Dann klopfte es leise an der Tür, und Brankas blonder Schopf erschien.
»Er ist da«, sagte sie.
»Mama!«, protestierte Boro.
»Spielt keine Rolle, wer da ist«, sagte Asmir. Branka funkelte ihn hasserfüllt an.
Zwischen ihnen herrschte beiderseitige Abneigung. Asmir hielt sie für eine herzlose, talentfreie, eigennützige Bürokratin, Branka hielt ihn für ein egoistisches, überhebliches, ungebildetes Arschloch, und keiner von beiden verbarg seine Gefühle vor dem anderen. Beide waren Kontrollfreaks, die einander brauchten und sich genau deshalb hassten.
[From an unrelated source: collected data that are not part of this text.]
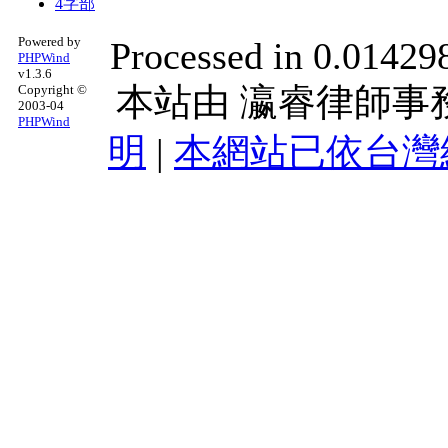
4字部
Powered by
Processed in 0.014298
PHPWind
v1.3.6
本站由
瀛睿律師事
Copyright ©
2003-04
PHPWind
明
|
本網站已依台灣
»Doch, es spielt eine Rolle, Asmir. Wenn wir die Papiere bekommen wollen, müssen wir ihm zeigen, dass wir’s ernst meinen.«
» Wir «, sagte Asmir, zeigte auf uns und schloss Branka dreist aus, »meinen es ernst. Wir haben es immer ernst gemeint. Wir müssen nichts anders machen, um irgendjemandem irgendetwas zu beweisen, schon gar keinem Karrieresoldaten, der in seinem ganzen Leben noch kein Buch gelesen hat.«
Brankas Augen verengten sich zu Schlitzen. Ich sah Boro an, und wir verdrehten die Augen. Bokal dagegen war ganz auf Asmirs Seite und beeilte sich, etwas zu tun, um die Situation zu Asmirs Gunsten zu entscheiden. Lässig zog er seine Unterhose aus. Asmir kicherte wie ein Teenager.
»Asmir, kann ich bitte kurz mit dir sprechen?